=== Tâches écrites ===
1. D'après le texte sur le libéralisme, à quel moment de l'histoire le concept de marché libre autorégulateur est-il né ?
2. Rédigez la suite du texte sur le libéralisme en reprenant après sa dernière phrase.

=== Texte source ===
· · ·

Reprenons le fil. La dernière fois, nous avons jugé les allégations des théoriciens du libéralisme à l’aune de l’histoire concrète des sociétés. Selon les premiers, le libéralisme est l’aboutissement logique de la société humaine parvenue à son plus haut degré de civilisation. Nous entendons par libéralisme la croyance en un marché libre autorégulateur, et le rejet de toute ingérence extérieure qui viendrait contrarier l’équilibre automatique de l’économie. Pour les libéraux, si l’humanité parvenait à se retenir d’intervenir d’une façon ou d’une autre dans l’économie (en supprimant toute taxe aux frontières nationales par exemple), peu à peu tout le monde y trouverait son compte et on parviendrait à une économie mondiale stable et optimisée, basée sur une division du travail à l’échelle internationale. D’ailleurs, les supporters du libéralisme brandissent un argument imparable : la richesse matérielle et les innovations prodigieuses offertes au genre humain, dont l’origine coïncide avec la Révolution industrielle, acte de naissance du libéralisme. Merci qui ?
De l’autre côté, l’histoire nous apprend qu’en réalité le concept de marché libre autorégulateur est une invention pur jus, née au moment de la Révolution industrielle, et qui n’a son pareil dans aucune société connue. Au contraire, les sociétés jusqu’à l’ère moderne prenaient particulièrement soin de brider l’économie de telle sorte que celle-ci reste un moyen, et qu’elle ne passe pas au rang de fin. Car il y a une condition inconcevable aux yeux des anciens pour que l’économie devienne une fin en soi, c’est que la terre et les hommes lui soient soumis.

· · ·

=== Lignes de données ===
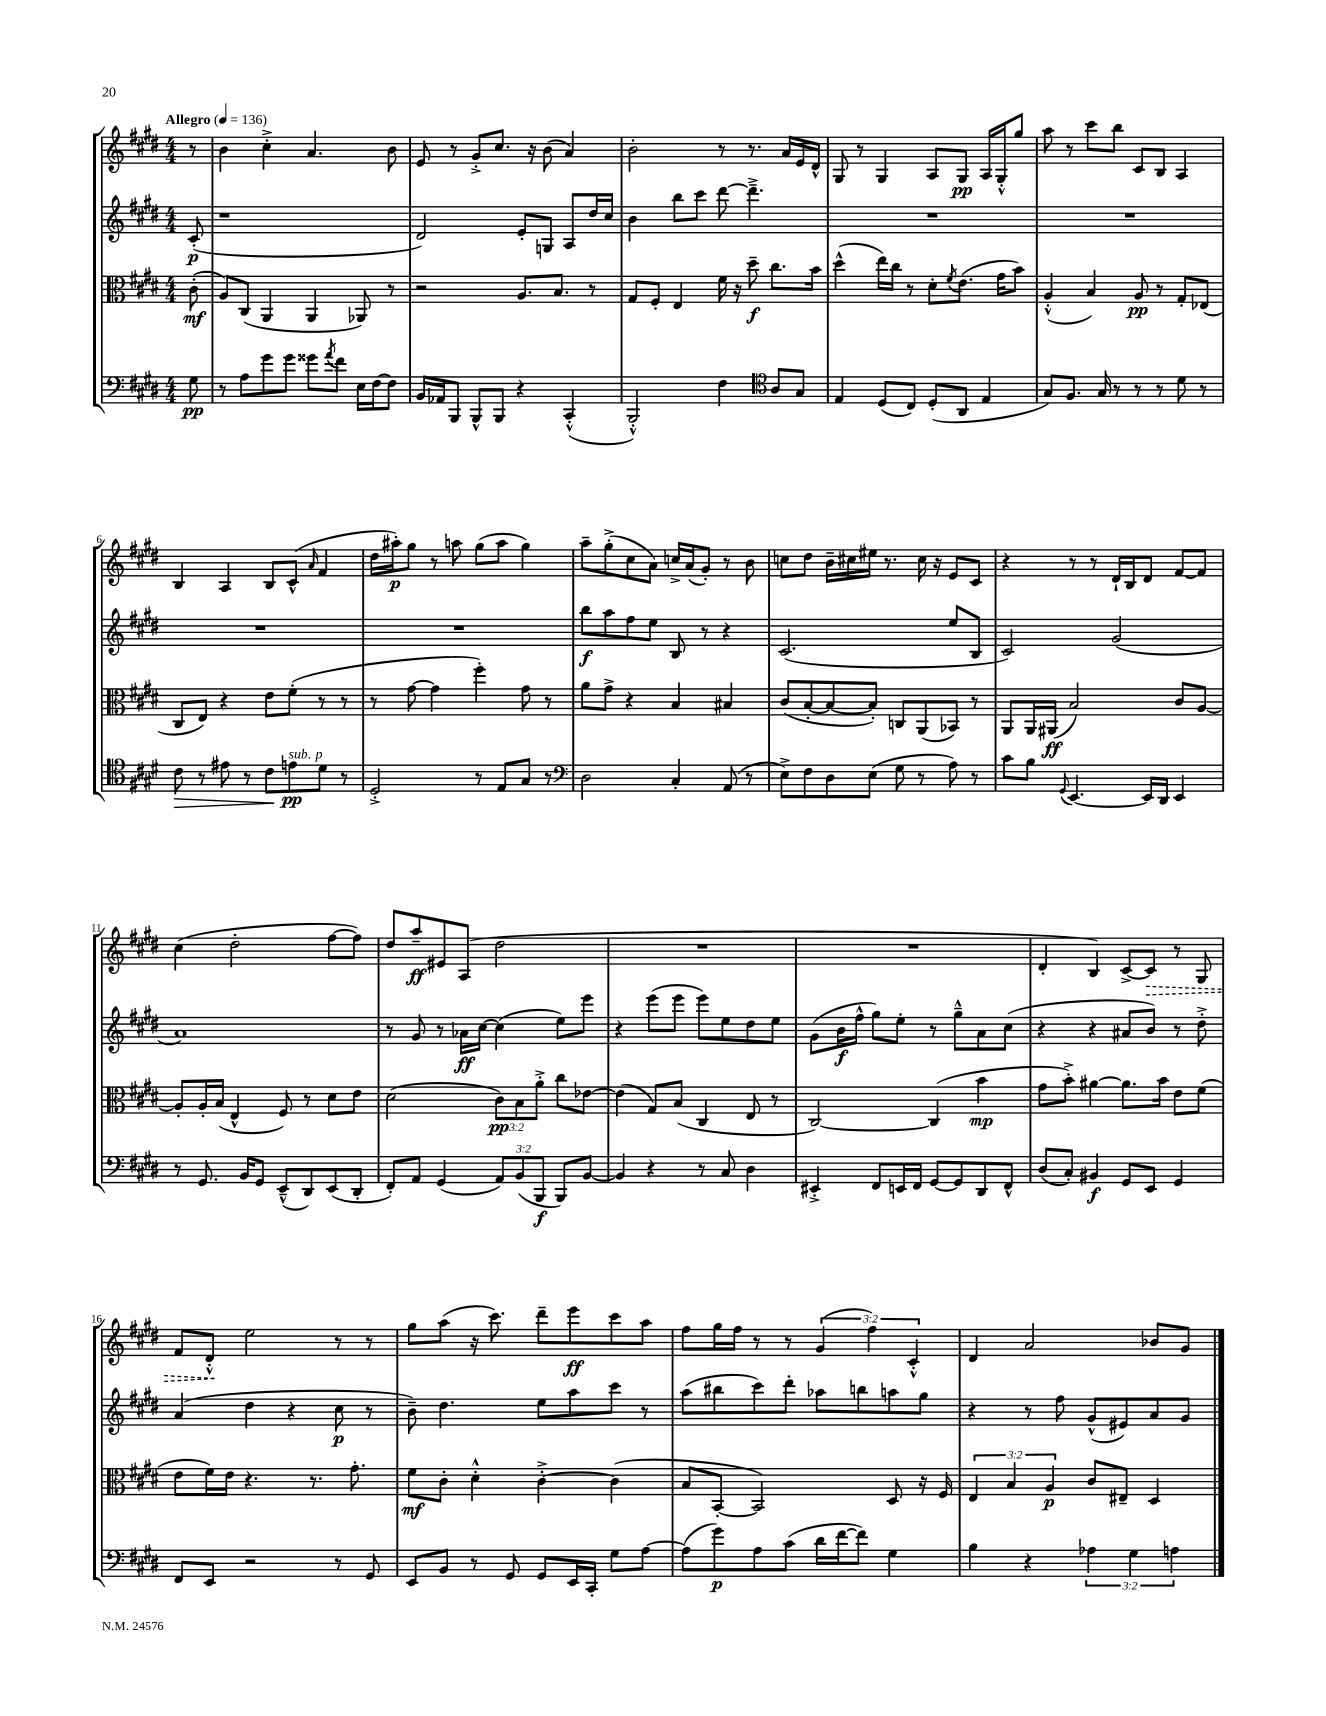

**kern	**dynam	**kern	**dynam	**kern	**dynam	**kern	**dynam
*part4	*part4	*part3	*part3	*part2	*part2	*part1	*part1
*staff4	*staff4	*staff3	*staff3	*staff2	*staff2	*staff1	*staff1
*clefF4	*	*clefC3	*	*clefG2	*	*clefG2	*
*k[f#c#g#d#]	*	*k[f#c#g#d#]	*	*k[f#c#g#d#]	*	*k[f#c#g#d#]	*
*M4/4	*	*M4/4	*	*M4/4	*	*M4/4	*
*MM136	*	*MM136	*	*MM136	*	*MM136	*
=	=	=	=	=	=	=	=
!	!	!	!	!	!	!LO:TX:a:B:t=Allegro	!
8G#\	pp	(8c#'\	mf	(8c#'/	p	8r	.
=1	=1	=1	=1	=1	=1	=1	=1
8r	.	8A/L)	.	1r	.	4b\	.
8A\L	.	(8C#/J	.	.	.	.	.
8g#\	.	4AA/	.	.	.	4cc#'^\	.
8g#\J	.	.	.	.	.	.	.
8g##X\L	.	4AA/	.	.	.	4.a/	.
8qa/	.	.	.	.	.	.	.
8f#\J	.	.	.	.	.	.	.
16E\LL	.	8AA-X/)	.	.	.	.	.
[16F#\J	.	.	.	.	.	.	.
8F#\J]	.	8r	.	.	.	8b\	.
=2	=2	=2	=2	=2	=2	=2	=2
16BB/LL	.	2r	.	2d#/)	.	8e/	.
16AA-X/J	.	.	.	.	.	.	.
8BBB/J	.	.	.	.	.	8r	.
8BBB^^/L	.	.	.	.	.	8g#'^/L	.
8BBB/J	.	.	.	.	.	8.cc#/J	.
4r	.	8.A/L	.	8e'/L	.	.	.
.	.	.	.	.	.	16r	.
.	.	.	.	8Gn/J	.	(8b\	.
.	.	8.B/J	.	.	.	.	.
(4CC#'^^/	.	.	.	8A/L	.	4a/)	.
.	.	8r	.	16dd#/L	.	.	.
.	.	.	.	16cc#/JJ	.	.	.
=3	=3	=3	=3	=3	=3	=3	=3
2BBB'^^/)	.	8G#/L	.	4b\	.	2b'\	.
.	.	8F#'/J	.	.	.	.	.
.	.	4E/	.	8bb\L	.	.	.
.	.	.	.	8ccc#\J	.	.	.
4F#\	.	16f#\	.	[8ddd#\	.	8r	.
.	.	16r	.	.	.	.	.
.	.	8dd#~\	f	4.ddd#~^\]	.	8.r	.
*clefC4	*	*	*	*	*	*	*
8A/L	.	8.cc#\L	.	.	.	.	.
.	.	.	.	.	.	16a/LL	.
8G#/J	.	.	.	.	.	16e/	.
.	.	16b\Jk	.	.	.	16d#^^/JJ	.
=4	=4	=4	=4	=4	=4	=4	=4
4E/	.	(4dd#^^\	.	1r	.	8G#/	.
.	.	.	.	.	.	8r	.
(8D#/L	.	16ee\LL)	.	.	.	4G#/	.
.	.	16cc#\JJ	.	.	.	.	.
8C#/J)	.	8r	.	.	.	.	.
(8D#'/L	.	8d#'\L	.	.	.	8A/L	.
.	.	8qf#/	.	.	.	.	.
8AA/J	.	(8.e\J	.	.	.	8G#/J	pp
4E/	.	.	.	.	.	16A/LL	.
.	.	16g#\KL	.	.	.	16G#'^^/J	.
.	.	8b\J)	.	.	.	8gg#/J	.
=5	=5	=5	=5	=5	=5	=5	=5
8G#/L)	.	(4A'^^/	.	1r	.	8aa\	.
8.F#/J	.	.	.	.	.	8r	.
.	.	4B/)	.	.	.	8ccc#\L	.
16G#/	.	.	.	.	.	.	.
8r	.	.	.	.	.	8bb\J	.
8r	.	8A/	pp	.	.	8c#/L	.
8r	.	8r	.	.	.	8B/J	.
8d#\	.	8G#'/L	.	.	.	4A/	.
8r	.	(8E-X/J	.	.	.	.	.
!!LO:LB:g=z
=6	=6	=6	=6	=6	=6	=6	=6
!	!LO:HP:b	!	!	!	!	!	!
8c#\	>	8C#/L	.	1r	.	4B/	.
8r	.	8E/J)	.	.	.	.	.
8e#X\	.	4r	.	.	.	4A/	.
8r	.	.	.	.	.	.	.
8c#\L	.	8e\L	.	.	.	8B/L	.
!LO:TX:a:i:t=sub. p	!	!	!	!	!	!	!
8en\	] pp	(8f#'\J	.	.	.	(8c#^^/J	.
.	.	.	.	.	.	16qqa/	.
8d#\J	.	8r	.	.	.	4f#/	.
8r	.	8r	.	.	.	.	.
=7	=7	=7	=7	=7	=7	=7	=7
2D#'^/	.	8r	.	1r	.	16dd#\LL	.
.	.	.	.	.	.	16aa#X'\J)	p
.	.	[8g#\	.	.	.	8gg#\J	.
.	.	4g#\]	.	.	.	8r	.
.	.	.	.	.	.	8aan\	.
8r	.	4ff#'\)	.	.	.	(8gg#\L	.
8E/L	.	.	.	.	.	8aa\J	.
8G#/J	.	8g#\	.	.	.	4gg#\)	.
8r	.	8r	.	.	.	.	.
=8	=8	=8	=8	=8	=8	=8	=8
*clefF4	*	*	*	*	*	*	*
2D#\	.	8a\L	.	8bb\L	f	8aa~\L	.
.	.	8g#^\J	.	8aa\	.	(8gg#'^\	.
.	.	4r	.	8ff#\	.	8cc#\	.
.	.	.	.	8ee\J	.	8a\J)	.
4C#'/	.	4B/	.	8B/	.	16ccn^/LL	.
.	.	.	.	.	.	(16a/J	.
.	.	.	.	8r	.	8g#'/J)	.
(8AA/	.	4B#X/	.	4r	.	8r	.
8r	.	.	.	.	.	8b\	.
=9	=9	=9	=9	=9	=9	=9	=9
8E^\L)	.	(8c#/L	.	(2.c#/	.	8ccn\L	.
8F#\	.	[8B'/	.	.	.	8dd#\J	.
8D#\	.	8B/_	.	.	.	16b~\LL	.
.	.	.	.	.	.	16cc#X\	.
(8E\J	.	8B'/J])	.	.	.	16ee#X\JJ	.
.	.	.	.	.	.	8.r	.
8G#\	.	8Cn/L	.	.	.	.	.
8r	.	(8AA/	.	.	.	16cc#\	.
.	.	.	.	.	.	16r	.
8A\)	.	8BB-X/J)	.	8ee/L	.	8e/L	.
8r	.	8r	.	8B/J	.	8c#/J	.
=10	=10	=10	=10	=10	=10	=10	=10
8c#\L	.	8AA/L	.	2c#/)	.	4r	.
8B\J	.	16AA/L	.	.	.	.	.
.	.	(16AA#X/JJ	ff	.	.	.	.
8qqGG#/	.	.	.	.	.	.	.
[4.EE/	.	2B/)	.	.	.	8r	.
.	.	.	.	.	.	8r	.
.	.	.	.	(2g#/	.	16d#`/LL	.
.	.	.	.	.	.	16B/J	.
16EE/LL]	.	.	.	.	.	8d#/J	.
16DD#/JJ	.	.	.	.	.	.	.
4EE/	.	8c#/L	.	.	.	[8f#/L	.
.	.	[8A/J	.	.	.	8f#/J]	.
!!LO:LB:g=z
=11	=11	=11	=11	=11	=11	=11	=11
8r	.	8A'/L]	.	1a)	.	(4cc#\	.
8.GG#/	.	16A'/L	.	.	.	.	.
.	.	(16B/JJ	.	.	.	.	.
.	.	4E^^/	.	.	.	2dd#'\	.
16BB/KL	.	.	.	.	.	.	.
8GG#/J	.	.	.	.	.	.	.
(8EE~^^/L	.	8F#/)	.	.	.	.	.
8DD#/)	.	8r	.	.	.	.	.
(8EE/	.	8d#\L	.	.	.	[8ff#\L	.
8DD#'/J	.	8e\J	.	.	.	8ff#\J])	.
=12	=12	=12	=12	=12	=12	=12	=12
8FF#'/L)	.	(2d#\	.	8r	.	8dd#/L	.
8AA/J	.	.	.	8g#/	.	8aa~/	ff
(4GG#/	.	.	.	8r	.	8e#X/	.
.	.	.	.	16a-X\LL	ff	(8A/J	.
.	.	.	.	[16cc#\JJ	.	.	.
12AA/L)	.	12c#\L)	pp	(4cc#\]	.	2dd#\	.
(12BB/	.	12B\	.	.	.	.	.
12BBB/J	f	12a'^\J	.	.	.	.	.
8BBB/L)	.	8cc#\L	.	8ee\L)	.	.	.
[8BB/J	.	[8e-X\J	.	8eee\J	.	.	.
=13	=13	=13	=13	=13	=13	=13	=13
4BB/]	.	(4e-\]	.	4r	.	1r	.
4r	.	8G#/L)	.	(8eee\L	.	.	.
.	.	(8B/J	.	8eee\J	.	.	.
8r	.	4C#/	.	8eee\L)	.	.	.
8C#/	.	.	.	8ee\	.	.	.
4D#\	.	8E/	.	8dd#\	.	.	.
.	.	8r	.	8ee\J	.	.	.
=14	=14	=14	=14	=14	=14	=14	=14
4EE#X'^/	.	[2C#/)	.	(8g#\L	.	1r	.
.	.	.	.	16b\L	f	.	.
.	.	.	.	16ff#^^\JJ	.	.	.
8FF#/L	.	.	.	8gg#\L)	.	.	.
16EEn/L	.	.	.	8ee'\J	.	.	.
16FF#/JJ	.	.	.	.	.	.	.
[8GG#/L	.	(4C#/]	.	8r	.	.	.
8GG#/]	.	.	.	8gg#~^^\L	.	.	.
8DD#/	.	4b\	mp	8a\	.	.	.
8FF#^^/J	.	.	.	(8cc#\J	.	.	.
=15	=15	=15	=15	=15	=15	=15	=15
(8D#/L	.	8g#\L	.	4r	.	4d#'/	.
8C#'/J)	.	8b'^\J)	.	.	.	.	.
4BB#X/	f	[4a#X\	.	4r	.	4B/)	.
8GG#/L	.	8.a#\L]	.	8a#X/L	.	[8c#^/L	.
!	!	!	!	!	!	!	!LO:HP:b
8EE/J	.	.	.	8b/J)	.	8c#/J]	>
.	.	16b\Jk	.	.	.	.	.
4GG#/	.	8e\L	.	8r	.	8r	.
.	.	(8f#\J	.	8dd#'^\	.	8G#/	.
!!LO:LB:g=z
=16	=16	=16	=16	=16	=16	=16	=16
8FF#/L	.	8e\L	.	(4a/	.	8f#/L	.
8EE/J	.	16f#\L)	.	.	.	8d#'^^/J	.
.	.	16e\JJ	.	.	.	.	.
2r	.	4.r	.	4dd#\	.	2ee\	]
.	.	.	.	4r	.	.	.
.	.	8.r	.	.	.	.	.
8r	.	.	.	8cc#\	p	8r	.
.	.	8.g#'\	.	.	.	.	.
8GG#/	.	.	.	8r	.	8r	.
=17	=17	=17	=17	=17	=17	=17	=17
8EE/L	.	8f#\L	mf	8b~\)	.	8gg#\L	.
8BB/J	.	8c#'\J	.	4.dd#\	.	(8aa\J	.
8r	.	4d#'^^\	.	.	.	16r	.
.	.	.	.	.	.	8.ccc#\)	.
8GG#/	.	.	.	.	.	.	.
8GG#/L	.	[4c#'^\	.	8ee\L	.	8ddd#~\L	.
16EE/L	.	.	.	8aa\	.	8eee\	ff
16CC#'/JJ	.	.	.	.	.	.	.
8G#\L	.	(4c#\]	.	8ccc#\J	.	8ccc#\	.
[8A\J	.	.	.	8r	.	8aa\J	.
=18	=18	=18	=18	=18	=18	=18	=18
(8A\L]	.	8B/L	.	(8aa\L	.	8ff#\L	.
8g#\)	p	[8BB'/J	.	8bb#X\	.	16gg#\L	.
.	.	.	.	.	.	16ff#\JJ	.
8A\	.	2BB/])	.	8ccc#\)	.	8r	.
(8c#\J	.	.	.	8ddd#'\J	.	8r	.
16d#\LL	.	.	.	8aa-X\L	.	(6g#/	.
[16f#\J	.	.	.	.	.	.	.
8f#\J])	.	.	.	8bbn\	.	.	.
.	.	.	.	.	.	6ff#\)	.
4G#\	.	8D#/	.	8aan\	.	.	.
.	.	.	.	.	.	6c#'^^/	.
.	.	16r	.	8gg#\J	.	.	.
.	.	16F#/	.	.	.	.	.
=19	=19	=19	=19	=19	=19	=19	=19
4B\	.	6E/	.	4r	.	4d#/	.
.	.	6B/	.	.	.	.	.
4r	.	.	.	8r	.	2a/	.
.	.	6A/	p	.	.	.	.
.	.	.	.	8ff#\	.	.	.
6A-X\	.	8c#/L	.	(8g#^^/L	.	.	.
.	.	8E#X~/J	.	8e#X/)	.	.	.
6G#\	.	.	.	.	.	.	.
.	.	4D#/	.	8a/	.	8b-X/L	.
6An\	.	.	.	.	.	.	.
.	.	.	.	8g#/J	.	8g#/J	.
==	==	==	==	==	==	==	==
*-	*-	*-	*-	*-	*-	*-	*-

· · ·

=== Réponses par tâche ===
1. Au moment de la Révolution industrielle.

2.
Je ne sais pas si vous avez remarqué la coïncidence troublante entre l’analyse de Polanyi et celle de La Tour du Pin à ce sujet : tous deux déplorent le moment où l’argent est devenu une source d’intérêt en soi, réduisant la terre à un loyer et le travail de l’homme à un salaire. Car dès lors que les moyens de production ont été conçus à une échelle titanesque, le commerce a étendu ses bras tentaculaires sur l’ensemble de la société, poussant la question sociale à la marge. Le progrès est la préoccupation dominante, et il n’attend pas.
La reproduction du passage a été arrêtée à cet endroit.